Besides the athletic competition, the program also offers informal drug, education and employment counseling.
"Hopefully, the counselors and the coaches can be positive role models," said Marc Daul, the program's associate director.
After only 2 1/2 months, the Niagara Knights Program, patterned after a successful Chicago midnight basketball league for young men, has no precise way to measure its effectiveness.
But Arthur Eberhart Sr., the program's executive director and a retired Niagara Falls police lieutenant, makes this observation:
"The time these kids are here, they're not getting in trouble."
For Eberhart, that's good news.
"There are a number of kids here whose fathers I arrested, for drugs, robbery," he pointed out.
Anecdotal evidence suggests that the program has had an effect.
Two weeks ago, according to Eberhart, a 20-year-old floor-hockey player walked off the gym floor.
"Man, two floor-hockey games in one night are tough," he said. "I know one thing, I'm not going drinking tonight."
No one associated with Niagara Knights sees it as a cure-all for the drug and gang problems that plague Niagara Falls.
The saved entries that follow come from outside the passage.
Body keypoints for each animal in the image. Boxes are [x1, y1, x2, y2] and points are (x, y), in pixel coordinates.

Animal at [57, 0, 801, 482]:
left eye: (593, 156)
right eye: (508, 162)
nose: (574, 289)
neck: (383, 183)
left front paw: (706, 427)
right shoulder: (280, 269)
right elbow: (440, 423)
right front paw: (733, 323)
"You can't stop drugs," said Alphonso Moody, 20, preparing for a pickup basketball game late Friday night. "But this can control some of the people who are thinking about drugs. And this can control silly crime, like vandalism and mischief."
"I know people here who sell drugs or who probably would be getting into it," added Joe Mallory III, 19. "This may slow them down. It may not. But it's not just drugs. This also can split up the gangs."
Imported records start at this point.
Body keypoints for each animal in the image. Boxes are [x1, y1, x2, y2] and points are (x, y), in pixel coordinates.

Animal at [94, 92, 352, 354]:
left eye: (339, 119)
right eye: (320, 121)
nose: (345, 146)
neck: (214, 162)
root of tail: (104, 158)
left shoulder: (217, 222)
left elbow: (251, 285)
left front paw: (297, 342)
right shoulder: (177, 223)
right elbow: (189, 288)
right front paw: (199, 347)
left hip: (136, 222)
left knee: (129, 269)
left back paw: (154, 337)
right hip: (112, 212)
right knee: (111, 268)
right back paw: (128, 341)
The program's effects, as well as the motives for attending Niagara Knights, vary.
"It gives kids a chance to meet other kids, to have something to do Friday and Saturday nights, to get a chance to play basketball and to stay out of trouble," said Dwayne Carter, 23, coach of one of the six in-house basketball teams, the Gambino Ford Griffins.
If nothing else, Niagara Knights offers an alternative to the boredom and idleness that have the potential of luring good kids into trouble.
Where would Mallory have been Friday night if there were no Niagara Knights Program?
"Probably driving around, sitting at home or hanging out, doing nothing," he replied, echoing others' answers to the same question.
Pushed hard by Lee Simonson, Niagara County Legislature chairman, the program got started only when youth agencies, government and the private sector agreed to work together for it, Eberhart said.
Niagara Knights receives $100,000 from the county, $50,000 from the state and $11,000 from businesses, including Tops Markets, Carborundum Co. and Occidental Chemical Corp. Ten to 20 adult staff members work each night.
Designed originally for 15-to-20-year-olds, the program has found a great demand from persons younger and older, leading Eberhart to believe the program has a great potential for growth at both age extremes. The heavy demand also has forced the program to add Wednesday evening basketball games.
"Programs of this type are the wave of the future across the country," Eberhart said. "It's a pro-active, positive environment for these kids. We're not waiting for them to get in trouble. And it's not just rolling out a basketball for them.
"We're making friends first," he added. "Then we'll get into their heads."
Added Moody, dressed colorfully in red Nike basketball shoes and a green New York Jets cap turned backward: "I wish this had happened when I was younger."